The International Maritime Organisation ("IMO")'s Hong Kong International Convention for the Safe and Environmentally Sound Recycling of Ships ("HKC") was adopted in 2009. Its parties set an unusually stringent set of criteria to be satisfied for it to enter into force. Those criteria were finally met this month, with ratifications by Bangladesh and Liberia.The HKC will finally come into force in two years' time, in June 2025.

Whilst on the face of it this is good news, in reality owners of end-of-life ships will continue to be confronted with a complex mishmash of contradictory international regulation. In particular, it is far from certain that compliance with the HKC will satisfy the requirements of the Basel Convention on the Control of Transboundary Movements of Hazardous Wastes and Their Disposal ("Basel"), adopted in 1989 and in force since 1992.

The HKC regime adopts a cradle-to-grave approach, with every vessel required to have an "inventory of hazardous materials" ("IHM") and a system of notifications as the ship is readied for recycling, but without any country-based limitation on where the ship may be recycled. Basel, on the other hand, has a completely different set of notification requirements and applies from the moment that the decision to recycle is taken. In many instances Basel prohibits the export of a ship to the countries most often associated with ship recycling (India, Pakistan and Bangladesh). Indeed, export there from OECD/EU countries is prohibited under the so-called "Ban Amendment" that has been in force since December 2019.

On top of that, for another convention to supersede Basel (in whole or in part), it must require environmentally sound waste management at least equivalent to that mandated by Basel. In practice, the Basel COP must agree the adequacy of the new instrument. The HKC does not specifically address downstream waste disposal and gives the vessel's flag a key role in its enforcement. These factors make it at least likely that the Basel COP will not agree that the HKC's environmental protection is adequate to supersede Basel.

In relation to EU- and UK-flagged tonnage, the HKC regime is effectively already in force in the guise of the Ship Recycling Regulation (and its UK equivalent). Under this regime, Basel is broadly (though not entirely) honoured by the requirement that EU/UK-flagged vessels can only be recycled at yards on the relevant list of approved recycling facilities.

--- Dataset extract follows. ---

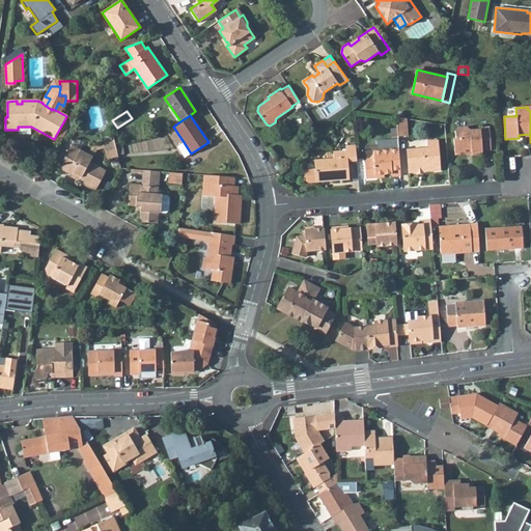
[(397,136),(408,136),(406,118),(396,116),(397,136)]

This has its own problems in terms of insufficient capacity, and they are unlikely to change with the wider application of the HKC.

The potential for conflict between the HKC and Basel has long excited legal commentators in this sector. As the HKC finally comes into force in the coming years, we will finally see if (and how) that potential will be realised, and at what cost for both the industry and environmental protection.